> Required actions:
1. Name every process that, according to the abstract on morphine and facial nerve regeneration, was inhibited at all survival periods after chronic morphine exposure.
2. In the abstract on morphine and facial nerve regeneration, what methods were used to examine the rat facial nerve trunks?

> Text block:
"""
The effects of acute and chronic morphine treatment on the process of facial nerve regeneration

Abstract

Prominent cellular responses to axonal interruption include enhanced synthesis of RNA and protein in the neuronal perikaryon, and proliferation of reactive Schwann cells. Since morphine has been shown to significantly depress cellular metabolism, we examined its effect on these and other reparative responses underlying nerve fiber regeneration. Rat facial nerve trunks from saline, acute morphine, and continous morphine-treated animals were examined by light and electron microscopy at 3, 7 and 14 days after crush injury. The number of axonal sprouts/unit area and the diameters of regenerating axons were quantified at each survival interval. Both saline-treated and acute morphine-treated facial nerves demonstrated myelin degradation and Schwann cell hypertrophy (at 3 days post-axotomy), sprout outgrowth (at 7 days) and axon maturation and myelination (at 14 days). In the chronic morphine-treated animals, a retardation of the regenerative process was evident. Axon sprout outgrowth and axonal diameters were reduced at 3 and 7 days post-axotomy. In treated 14-day animals, axon diameters were normal; however, significantly fewer axon profiles/unit area were observed. After chronic morphine exposure, Schwann cell hypertrophy and proliferation, as well as myelin debris removal, were inhibited at all survival periods.
"""
[Records from a data source]
"""
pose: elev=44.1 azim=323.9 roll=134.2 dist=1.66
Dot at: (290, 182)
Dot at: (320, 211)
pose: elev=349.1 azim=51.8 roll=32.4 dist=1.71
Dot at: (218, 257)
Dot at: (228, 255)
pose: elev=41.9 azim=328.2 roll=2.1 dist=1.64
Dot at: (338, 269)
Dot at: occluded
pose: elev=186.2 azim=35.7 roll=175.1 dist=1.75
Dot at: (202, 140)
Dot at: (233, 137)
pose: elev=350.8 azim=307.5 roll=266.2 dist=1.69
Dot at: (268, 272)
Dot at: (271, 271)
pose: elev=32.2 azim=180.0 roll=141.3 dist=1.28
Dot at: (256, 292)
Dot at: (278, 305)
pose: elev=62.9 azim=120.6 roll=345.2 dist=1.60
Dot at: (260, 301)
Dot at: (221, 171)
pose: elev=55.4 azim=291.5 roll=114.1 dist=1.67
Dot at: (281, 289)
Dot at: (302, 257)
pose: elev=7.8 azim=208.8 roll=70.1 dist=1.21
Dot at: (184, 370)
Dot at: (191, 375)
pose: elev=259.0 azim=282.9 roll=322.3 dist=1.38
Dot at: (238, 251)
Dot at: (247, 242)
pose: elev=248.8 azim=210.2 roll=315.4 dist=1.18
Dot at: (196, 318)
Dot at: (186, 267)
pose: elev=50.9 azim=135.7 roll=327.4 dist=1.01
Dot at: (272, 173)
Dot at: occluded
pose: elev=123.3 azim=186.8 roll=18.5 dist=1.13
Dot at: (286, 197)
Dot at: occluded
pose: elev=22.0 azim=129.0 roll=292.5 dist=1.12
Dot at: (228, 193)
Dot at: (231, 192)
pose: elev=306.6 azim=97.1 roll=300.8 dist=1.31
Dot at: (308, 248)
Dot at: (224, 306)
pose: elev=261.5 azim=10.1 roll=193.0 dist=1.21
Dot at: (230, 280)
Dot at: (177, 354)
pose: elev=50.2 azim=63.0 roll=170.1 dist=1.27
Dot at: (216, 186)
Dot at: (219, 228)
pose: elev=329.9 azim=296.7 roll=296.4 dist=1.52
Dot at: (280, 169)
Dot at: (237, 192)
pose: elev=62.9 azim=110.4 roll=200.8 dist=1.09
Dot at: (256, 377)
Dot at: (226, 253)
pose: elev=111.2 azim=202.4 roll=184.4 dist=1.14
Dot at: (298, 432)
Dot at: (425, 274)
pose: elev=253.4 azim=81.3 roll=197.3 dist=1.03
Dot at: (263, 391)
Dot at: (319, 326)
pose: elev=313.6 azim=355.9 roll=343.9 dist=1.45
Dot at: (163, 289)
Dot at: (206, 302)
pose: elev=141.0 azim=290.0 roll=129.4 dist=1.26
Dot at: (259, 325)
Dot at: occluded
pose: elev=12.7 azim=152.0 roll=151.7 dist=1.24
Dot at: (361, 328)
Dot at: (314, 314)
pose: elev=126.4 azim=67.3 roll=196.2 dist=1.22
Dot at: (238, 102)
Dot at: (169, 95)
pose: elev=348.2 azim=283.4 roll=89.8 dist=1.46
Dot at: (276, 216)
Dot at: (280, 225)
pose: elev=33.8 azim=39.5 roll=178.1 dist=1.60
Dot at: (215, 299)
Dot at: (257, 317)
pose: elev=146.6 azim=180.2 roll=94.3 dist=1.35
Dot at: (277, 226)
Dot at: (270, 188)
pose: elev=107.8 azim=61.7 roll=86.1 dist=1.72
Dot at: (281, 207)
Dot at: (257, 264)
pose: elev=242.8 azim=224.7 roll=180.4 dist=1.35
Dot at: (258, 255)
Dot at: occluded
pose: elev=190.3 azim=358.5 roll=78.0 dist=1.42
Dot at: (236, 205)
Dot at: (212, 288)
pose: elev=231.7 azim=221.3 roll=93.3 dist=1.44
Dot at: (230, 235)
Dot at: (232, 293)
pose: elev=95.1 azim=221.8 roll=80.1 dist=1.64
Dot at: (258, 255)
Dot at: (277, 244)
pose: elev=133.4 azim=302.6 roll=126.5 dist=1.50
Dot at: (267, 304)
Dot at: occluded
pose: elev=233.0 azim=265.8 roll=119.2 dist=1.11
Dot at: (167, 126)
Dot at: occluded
"""
> Answer list:
1. Schwann cell hypertrophy, Schwann cell proliferation, and myelin debris removal.

2. Light and electron microscopy.